I Farfalloni sono veramente stufi della miriade di teatrucoli minuscoli, maleodoranti, scomodi, troppo freddi o troppo caldi che infestano la capitale. L’Abaco in lungotevere Mellini 33 è uno di questi e per di più sbeffeggia lo spettatore spacciandosi anche per un «café théatre» il che significa semplicemente offrire all’ingresso un bicchierozzo di prosecco caldo e acido. Dopo, appollaiato scomodissimamente, pigiato in un corridoio affollato come un autobus nell’ora di punta, il malcapitato potrà tentare di sbirciare ciò che avviene su una piccolissima scena. Noi abbiamo avuto la deprimente esperienza di assistere ad una rappresentazione dello spettacolo di Elena Pandolfi e Caro la Silvestrelli Noi che siamo fidanzate III (Il riciclo – ovvero che cosa fare se baciandolo diventa rospo).

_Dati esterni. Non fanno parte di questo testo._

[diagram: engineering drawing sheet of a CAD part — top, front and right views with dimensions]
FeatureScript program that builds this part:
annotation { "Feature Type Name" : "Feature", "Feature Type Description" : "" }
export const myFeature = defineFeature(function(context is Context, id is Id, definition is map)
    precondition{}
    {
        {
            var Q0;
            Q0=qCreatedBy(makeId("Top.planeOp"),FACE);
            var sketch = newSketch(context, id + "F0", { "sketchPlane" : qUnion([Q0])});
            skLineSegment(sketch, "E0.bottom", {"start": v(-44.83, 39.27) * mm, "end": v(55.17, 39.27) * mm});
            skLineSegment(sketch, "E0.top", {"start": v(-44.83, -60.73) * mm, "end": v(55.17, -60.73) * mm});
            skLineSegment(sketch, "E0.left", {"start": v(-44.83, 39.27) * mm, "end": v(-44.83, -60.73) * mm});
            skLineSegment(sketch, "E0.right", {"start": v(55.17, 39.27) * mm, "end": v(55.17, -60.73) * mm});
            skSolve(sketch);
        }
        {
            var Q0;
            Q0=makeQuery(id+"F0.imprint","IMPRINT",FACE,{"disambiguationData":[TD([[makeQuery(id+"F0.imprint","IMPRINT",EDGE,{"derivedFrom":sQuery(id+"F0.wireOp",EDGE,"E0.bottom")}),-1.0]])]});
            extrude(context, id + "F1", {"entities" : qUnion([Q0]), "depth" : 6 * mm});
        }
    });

Le due autrici, registe ed attrici sono damigelle non certo di eccelsa bravura, però, risultavano protagoniste di una eccezionale performance interpretativa, al confronto dell’insulsaggine complessiva del loro testo e della loro pochezza registica. Noi due, è fin troppo risaputo, non siamo grandi estimatori dell’acuzie femminile, però ci sentiamo in dovere di proclamare che le donne. non sono così cretine, insulse e banali come costoro vorrebbero farci credere attraverso un copione che oltretutto non ha neppure il coraggio di dichiararsi femminista. Le confessioni delle due attricette nel salone del parrucchiere di Cinecittà non hanno per altro la plausibilità di uno spaccato realistico tratto dalle rubriche di corrispondenza dei settimanali femminili, come l’assunto vorrebbe. Peggiorano la situazione due canzonacce musicate da Alberto Giraldi, le coreografie di Carolina Giudice e le scene e costumi di Annalisa Caruso. Sono coinvolte le voci di Sergio Zecca e Alessandro Spadorcia con la gentile collaborazione di Toni Garrani. Un pregio indiscutibile è la fulminea brevità del tutto.